■ **WHAT THIS EXERCISE ASKS**
1. According to the Airbnb article, what share of Airbnb's business in Europe now comes from outside cities?
2. Please carry the Airbnb article forward, starting after its final sentence.

[EXTRACT TO READ Boundary: Start]

He went further, admitting this is a personal frustration.

"I think of Airbnb as not just the experience inside the home, it's also the neighborhood. But...hosts...don't take an extra 20 minutes to write that down."

It costs nothing but time. It adds a personal touch that guests remember. And according to the co-founder himself, it's the difference between a good stay and a great one.

Nathan at ITB Berlin, Courtesy of ITB and Phocuswire

Why Hosts Are the Secret to Airbnb's Success

There's a question hanging over every platform in the AI era: What happens when the interface layer gets disrupted? If ChatGPT or another AI becomes the way people find and book travel, does Airbnb get cut out?

Nathan isn't losing sleep over it.

"We have the largest selection of homes of anyone. Also, these unique relationships for experiences and hosts. I think we're very strong on the supply side."

AI can write code. It can build workflows. It can create chatbots. But it cannot easily replicate the unique, human-powered supply that hosts bring to the table. The relationships, the local knowledge, the character of a treehouse or a castle or a rustic cabin—that's the hard part of the business.

Hosts aren't just cogs in a machine. You're the reason the platform has value in the first place.

Rural is the New Frontier: The Gen Z Effect

An A-frame Airbnb in the woods

60% of Airbnb's business in Europe is now outside of cities in rural areas, according to Blecharczyk.

A few things are driving this.

First, Airbnb is everywhere. They're in 150,000 cities and towns globally. Some of these small towns don't even have a hotel—Airbnb is the only way to stay overnight there.

Second, and more significantly, Gen Z is leading the charge.

"Gen Z grew up during the pandemic and experienced that. There was a period when they couldn't go abroad. They couldn't go to those classic destinations. Instead, they got resourceful and looked in their backyard and started going to rural destinations. That mentality still sticks."

The numbers back this up. In Germany, searches for nature trips by Gen Z grew 75% between 2023 and 2025. For the rest of the population, it was 35%.

Airbnb's $1 Million Bet on Rural Tourism

To double down on this trend, Airbnb announced a new partnership at ITB with the German Tourism Association (DTV) to launch a $1 million fund specifically to promote non-urban travel in Germany.

For hosts in rural areas, the message couldn't be clearer: you're sitting on growing demand, and the platform is actively investing in bringing more guests your way.

[EXTRACT TO READ Boundary: End]
[AVAILABLE DATA Boundary: Start]

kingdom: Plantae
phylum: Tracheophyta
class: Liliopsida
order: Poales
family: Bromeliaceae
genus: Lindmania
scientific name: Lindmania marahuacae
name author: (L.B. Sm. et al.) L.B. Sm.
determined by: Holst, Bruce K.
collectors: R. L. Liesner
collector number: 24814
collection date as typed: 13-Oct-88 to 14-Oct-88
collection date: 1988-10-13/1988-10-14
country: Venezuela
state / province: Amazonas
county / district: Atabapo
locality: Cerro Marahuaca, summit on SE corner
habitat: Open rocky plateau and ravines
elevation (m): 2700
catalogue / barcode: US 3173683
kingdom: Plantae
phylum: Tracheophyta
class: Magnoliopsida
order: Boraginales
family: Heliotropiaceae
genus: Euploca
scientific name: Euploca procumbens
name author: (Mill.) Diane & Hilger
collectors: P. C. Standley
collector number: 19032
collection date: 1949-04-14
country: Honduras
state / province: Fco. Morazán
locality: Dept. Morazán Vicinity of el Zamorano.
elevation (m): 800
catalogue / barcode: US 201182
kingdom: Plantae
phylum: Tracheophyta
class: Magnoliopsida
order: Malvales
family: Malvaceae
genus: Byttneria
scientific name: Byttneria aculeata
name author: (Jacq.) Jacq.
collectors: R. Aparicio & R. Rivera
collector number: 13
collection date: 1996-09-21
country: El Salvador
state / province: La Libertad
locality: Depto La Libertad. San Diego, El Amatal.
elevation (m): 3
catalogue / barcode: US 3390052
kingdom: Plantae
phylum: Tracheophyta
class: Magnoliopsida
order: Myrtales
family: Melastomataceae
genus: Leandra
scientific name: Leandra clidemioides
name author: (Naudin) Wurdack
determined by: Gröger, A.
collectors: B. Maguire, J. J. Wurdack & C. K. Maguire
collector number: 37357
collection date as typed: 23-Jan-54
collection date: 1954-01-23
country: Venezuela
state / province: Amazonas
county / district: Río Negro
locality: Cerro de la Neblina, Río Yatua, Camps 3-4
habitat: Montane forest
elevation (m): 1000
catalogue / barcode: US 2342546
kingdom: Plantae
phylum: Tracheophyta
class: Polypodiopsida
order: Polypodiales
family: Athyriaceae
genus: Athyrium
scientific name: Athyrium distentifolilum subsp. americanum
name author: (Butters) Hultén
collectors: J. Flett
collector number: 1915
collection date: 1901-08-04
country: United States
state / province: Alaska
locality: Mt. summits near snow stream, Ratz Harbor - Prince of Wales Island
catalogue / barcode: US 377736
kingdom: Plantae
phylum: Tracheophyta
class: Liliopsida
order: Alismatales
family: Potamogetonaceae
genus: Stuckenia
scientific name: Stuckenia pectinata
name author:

[AVAILABLE DATA Boundary: End]

■ **RESULTS IN ORDER**
1. 60%, in rural areas.

2.
The Regulatory Reality: What Cities Are Learning

It's no secret that Airbnb has faced regulatory battles around the world. But Nathan brought data to the conversation—specifically, what happens when cities crack down hard.

"New York City basically banned Airbnb a couple years ago. What happened? Rents kept going up. Hotel prices went up, too."

"Amsterdam passed a law in 2019. Resulted in 54% of the Airbnbs being removed from the market. What happened? Rents went up by a third over the next five years—much faster than the rest of the Netherlands."

In Barcelona, Airbnb lost about 24% of listings. Over the next six years, rents went up 37%—faster than the rest of Spain.

Lisbon and Edinburgh saw similar results, and both have since relaxed restrictions.

Nathan was careful to acknowledge that housing affordability is a real issue—but argued it's bigger than short-term rentals.

"When you look at the numbers across Europe, for every thousand homes in Europe, only three are on Airbnb. And if you look at ones that are actually rented frequently—more than 90 days—it's less than one in a thousand."

After years of battles, Airbnb is partnering with cities through tools like the City Portal and automatic tax collection (they've remitted $17 billion to date).

Final Thoughts

Airbnb is betting on three big things: AI to simplify travel, rural expansion to capture the next generation of travelers, and a broader "one-stop shop" vision to own more of the trip.

For hosts, the message is consistent across all of it: lean into local expertise. Don't skip those personal recommendations. Diversify income and think about what else you can offer beyond the bed. And if you're in a rural area, get ready—the Gen Z guests are coming.